* YOUR OBJECTIVE
Extract every one of the lines below and reproduce each one word for word, in the same order.

[Stored entries]
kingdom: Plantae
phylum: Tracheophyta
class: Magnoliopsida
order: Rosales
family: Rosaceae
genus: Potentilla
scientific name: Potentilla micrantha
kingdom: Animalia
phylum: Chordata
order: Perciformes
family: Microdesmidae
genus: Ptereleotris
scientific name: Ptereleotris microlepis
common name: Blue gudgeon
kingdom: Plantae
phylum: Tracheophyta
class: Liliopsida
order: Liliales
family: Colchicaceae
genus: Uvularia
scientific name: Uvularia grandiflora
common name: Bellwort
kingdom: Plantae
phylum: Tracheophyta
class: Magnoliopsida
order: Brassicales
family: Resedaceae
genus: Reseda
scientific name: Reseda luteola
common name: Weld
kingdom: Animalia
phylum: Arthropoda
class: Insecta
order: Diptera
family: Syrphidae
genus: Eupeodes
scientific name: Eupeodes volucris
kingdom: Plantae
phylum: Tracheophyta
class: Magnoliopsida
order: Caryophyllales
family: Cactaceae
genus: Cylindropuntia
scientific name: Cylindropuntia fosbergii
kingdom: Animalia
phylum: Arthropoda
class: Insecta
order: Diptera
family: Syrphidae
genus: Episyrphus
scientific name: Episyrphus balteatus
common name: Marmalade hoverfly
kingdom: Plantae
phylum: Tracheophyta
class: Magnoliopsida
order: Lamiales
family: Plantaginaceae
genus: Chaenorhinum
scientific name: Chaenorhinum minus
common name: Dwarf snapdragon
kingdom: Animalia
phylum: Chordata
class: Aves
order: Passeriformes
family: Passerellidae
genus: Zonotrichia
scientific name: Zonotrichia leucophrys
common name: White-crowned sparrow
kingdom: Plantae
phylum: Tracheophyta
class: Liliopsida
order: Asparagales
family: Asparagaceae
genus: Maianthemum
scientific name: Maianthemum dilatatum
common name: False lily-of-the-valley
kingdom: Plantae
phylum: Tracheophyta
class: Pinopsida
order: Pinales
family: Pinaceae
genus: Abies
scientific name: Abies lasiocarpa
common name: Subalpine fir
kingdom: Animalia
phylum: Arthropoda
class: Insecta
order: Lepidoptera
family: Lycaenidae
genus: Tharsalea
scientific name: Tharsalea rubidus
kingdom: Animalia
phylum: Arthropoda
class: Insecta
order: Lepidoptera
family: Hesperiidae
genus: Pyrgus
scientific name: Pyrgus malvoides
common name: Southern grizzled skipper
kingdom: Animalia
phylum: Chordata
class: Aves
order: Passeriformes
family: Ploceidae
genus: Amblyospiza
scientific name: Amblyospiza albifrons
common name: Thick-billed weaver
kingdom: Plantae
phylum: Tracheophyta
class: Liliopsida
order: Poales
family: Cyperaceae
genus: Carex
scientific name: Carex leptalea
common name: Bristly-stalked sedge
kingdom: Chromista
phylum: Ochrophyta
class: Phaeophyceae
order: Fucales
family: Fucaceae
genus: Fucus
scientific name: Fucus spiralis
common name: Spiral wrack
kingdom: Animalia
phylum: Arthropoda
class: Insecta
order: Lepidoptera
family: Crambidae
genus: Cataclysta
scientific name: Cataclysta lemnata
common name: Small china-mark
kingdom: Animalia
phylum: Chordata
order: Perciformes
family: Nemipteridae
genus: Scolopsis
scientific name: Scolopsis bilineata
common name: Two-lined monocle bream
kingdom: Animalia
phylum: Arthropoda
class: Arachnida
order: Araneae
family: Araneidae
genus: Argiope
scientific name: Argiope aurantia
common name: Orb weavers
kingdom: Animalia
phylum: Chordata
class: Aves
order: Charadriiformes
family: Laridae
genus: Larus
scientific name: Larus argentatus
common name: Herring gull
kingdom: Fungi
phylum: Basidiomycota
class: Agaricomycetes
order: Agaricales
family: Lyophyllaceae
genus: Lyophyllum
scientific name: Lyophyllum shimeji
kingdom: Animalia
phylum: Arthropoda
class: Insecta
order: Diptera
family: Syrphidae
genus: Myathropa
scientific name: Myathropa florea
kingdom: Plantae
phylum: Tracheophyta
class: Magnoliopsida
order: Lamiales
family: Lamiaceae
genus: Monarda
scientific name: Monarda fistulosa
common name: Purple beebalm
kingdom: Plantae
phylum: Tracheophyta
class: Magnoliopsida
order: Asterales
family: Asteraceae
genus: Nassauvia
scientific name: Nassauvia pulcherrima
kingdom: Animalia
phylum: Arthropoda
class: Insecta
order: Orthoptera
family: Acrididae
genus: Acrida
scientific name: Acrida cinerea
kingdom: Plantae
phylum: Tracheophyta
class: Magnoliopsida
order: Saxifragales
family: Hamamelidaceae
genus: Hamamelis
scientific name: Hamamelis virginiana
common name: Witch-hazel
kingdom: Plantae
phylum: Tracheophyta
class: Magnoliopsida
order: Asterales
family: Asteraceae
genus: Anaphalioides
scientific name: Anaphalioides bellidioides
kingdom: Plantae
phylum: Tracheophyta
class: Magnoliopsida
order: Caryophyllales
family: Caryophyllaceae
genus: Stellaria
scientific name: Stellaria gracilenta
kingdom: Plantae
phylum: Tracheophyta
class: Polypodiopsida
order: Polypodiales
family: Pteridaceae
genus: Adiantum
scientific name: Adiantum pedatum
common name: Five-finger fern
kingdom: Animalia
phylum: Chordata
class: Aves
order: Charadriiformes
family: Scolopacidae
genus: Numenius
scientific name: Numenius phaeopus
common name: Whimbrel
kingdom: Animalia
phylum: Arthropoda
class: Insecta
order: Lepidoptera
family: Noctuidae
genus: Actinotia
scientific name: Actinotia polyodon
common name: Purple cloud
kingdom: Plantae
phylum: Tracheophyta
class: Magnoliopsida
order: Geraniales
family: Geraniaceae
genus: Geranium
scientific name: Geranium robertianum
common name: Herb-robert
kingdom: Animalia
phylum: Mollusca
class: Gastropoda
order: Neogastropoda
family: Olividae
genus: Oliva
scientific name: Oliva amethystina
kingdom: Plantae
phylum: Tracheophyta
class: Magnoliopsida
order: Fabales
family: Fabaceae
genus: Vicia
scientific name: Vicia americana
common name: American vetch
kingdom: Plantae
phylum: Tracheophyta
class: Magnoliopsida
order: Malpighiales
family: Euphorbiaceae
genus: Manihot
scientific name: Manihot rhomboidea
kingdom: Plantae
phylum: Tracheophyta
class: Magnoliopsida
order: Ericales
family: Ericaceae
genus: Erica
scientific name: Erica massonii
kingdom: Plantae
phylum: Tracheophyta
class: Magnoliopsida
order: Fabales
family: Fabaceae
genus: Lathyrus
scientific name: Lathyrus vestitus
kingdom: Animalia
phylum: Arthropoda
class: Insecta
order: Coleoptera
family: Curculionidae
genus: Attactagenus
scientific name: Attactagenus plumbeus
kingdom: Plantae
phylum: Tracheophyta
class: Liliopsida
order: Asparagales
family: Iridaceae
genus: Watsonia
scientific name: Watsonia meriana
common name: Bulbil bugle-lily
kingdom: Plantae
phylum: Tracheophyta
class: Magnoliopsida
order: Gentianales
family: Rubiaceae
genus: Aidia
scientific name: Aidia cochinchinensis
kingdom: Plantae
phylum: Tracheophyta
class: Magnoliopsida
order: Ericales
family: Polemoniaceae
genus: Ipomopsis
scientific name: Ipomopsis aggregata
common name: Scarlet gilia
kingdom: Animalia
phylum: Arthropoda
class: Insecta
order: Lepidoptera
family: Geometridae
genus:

* SOLUTION FOR THIS TASK
kingdom: Plantae
phylum: Tracheophyta
class: Magnoliopsida
order: Rosales
family: Rosaceae
genus: Potentilla
scientific name: Potentilla micrantha
kingdom: Animalia
phylum: Chordata
order: Perciformes
family: Microdesmidae
genus: Ptereleotris
scientific name: Ptereleotris microlepis
common name: Blue gudgeon
kingdom: Plantae
phylum: Tracheophyta
class: Liliopsida
order: Liliales
family: Colchicaceae
genus: Uvularia
scientific name: Uvularia grandiflora
common name: Bellwort
kingdom: Plantae
phylum: Tracheophyta
class: Magnoliopsida
order: Brassicales
family: Resedaceae
genus: Reseda
scientific name: Reseda luteola
common name: Weld
kingdom: Animalia
phylum: Arthropoda
class: Insecta
order: Diptera
family: Syrphidae
genus: Eupeodes
scientific name: Eupeodes volucris
kingdom: Plantae
phylum: Tracheophyta
class: Magnoliopsida
order: Caryophyllales
family: Cactaceae
genus: Cylindropuntia
scientific name: Cylindropuntia fosbergii
kingdom: Animalia
phylum: Arthropoda
class: Insecta
order: Diptera
family: Syrphidae
genus: Episyrphus
scientific name: Episyrphus balteatus
common name: Marmalade hoverfly
kingdom: Plantae
phylum: Tracheophyta
class: Magnoliopsida
order: Lamiales
family: Plantaginaceae
genus: Chaenorhinum
scientific name: Chaenorhinum minus
common name: Dwarf snapdragon
kingdom: Animalia
phylum: Chordata
class: Aves
order: Passeriformes
family: Passerellidae
genus: Zonotrichia
scientific name: Zonotrichia leucophrys
common name: White-crowned sparrow
kingdom: Plantae
phylum: Tracheophyta
class: Liliopsida
order: Asparagales
family: Asparagaceae
genus: Maianthemum
scientific name: Maianthemum dilatatum
common name: False lily-of-the-valley
kingdom: Plantae
phylum: Tracheophyta
class: Pinopsida
order: Pinales
family: Pinaceae
genus: Abies
scientific name: Abies lasiocarpa
common name: Subalpine fir
kingdom: Animalia
phylum: Arthropoda
class: Insecta
order: Lepidoptera
family: Lycaenidae
genus: Tharsalea
scientific name: Tharsalea rubidus
kingdom: Animalia
phylum: Arthropoda
class: Insecta
order: Lepidoptera
family: Hesperiidae
genus: Pyrgus
scientific name: Pyrgus malvoides
common name: Southern grizzled skipper
kingdom: Animalia
phylum: Chordata
class: Aves
order: Passeriformes
family: Ploceidae
genus: Amblyospiza
scientific name: Amblyospiza albifrons
common name: Thick-billed weaver
kingdom: Plantae
phylum: Tracheophyta
class: Liliopsida
order: Poales
family: Cyperaceae
genus: Carex
scientific name: Carex leptalea
common name: Bristly-stalked sedge
kingdom: Chromista
phylum: Ochrophyta
class: Phaeophyceae
order: Fucales
family: Fucaceae
genus: Fucus
scientific name: Fucus spiralis
common name: Spiral wrack
kingdom: Animalia
phylum: Arthropoda
class: Insecta
order: Lepidoptera
family: Crambidae
genus: Cataclysta
scientific name: Cataclysta lemnata
common name: Small china-mark
kingdom: Animalia
phylum: Chordata
order: Perciformes
family: Nemipteridae
genus: Scolopsis
scientific name: Scolopsis bilineata
common name: Two-lined monocle bream
kingdom: Animalia
phylum: Arthropoda
class: Arachnida
order: Araneae
family: Araneidae
genus: Argiope
scientific name: Argiope aurantia
common name: Orb weavers
kingdom: Animalia
phylum: Chordata
class: Aves
order: Charadriiformes
family: Laridae
genus: Larus
scientific name: Larus argentatus
common name: Herring gull
kingdom: Fungi
phylum: Basidiomycota
class: Agaricomycetes
order: Agaricales
family: Lyophyllaceae
genus: Lyophyllum
scientific name: Lyophyllum shimeji
kingdom: Animalia
phylum: Arthropoda
class: Insecta
order: Diptera
family: Syrphidae
genus: Myathropa
scientific name: Myathropa florea
kingdom: Plantae
phylum: Tracheophyta
class: Magnoliopsida
order: Lamiales
family: Lamiaceae
genus: Monarda
scientific name: Monarda fistulosa
common name: Purple beebalm
kingdom: Plantae
phylum: Tracheophyta
class: Magnoliopsida
order: Asterales
family: Asteraceae
genus: Nassauvia
scientific name: Nassauvia pulcherrima
kingdom: Animalia
phylum: Arthropoda
class: Insecta
order: Orthoptera
family: Acrididae
genus: Acrida
scientific name: Acrida cinerea
kingdom: Plantae
phylum: Tracheophyta
class: Magnoliopsida
order: Saxifragales
family: Hamamelidaceae
genus: Hamamelis
scientific name: Hamamelis virginiana
common name: Witch-hazel
kingdom: Plantae
phylum: Tracheophyta
class: Magnoliopsida
order: Asterales
family: Asteraceae
genus: Anaphalioides
scientific name: Anaphalioides bellidioides
kingdom: Plantae
phylum: Tracheophyta
class: Magnoliopsida
order: Caryophyllales
family: Caryophyllaceae
genus: Stellaria
scientific name: Stellaria gracilenta
kingdom: Plantae
phylum: Tracheophyta
class: Polypodiopsida
order: Polypodiales
family: Pteridaceae
genus: Adiantum
scientific name: Adiantum pedatum
common name: Five-finger fern
kingdom: Animalia
phylum: Chordata
class: Aves
order: Charadriiformes
family: Scolopacidae
genus: Numenius
scientific name: Numenius phaeopus
common name: Whimbrel
kingdom: Animalia
phylum: Arthropoda
class: Insecta
order: Lepidoptera
family: Noctuidae
genus: Actinotia
scientific name: Actinotia polyodon
common name: Purple cloud
kingdom: Plantae
phylum: Tracheophyta
class: Magnoliopsida
order: Geraniales
family: Geraniaceae
genus: Geranium
scientific name: Geranium robertianum
common name: Herb-robert
kingdom: Animalia
phylum: Mollusca
class: Gastropoda
order: Neogastropoda
family: Olividae
genus: Oliva
scientific name: Oliva amethystina
kingdom: Plantae
phylum: Tracheophyta
class: Magnoliopsida
order: Fabales
family: Fabaceae
genus: Vicia
scientific name: Vicia americana
common name: American vetch
kingdom: Plantae
phylum: Tracheophyta
class: Magnoliopsida
order: Malpighiales
family: Euphorbiaceae
genus: Manihot
scientific name: Manihot rhomboidea
kingdom: Plantae
phylum: Tracheophyta
class: Magnoliopsida
order: Ericales
family: Ericaceae
genus: Erica
scientific name: Erica massonii
kingdom: Plantae
phylum: Tracheophyta
class: Magnoliopsida
order: Fabales
family: Fabaceae
genus: Lathyrus
scientific name: Lathyrus vestitus
kingdom: Animalia
phylum: Arthropoda
class: Insecta
order: Coleoptera
family: Curculionidae
genus: Attactagenus
scientific name: Attactagenus plumbeus
kingdom: Plantae
phylum: Tracheophyta
class: Liliopsida
order: Asparagales
family: Iridaceae
genus: Watsonia
scientific name: Watsonia meriana
common name: Bulbil bugle-lily
kingdom: Plantae
phylum: Tracheophyta
class: Magnoliopsida
order: Gentianales
family: Rubiaceae
genus: Aidia
scientific name: Aidia cochinchinensis
kingdom: Plantae
phylum: Tracheophyta
class: Magnoliopsida
order: Ericales
family: Polemoniaceae
genus: Ipomopsis
scientific name: Ipomopsis aggregata
common name: Scarlet gilia
kingdom: Animalia
phylum: Arthropoda
class: Insecta
order: Lepidoptera
family: Geometridae
genus:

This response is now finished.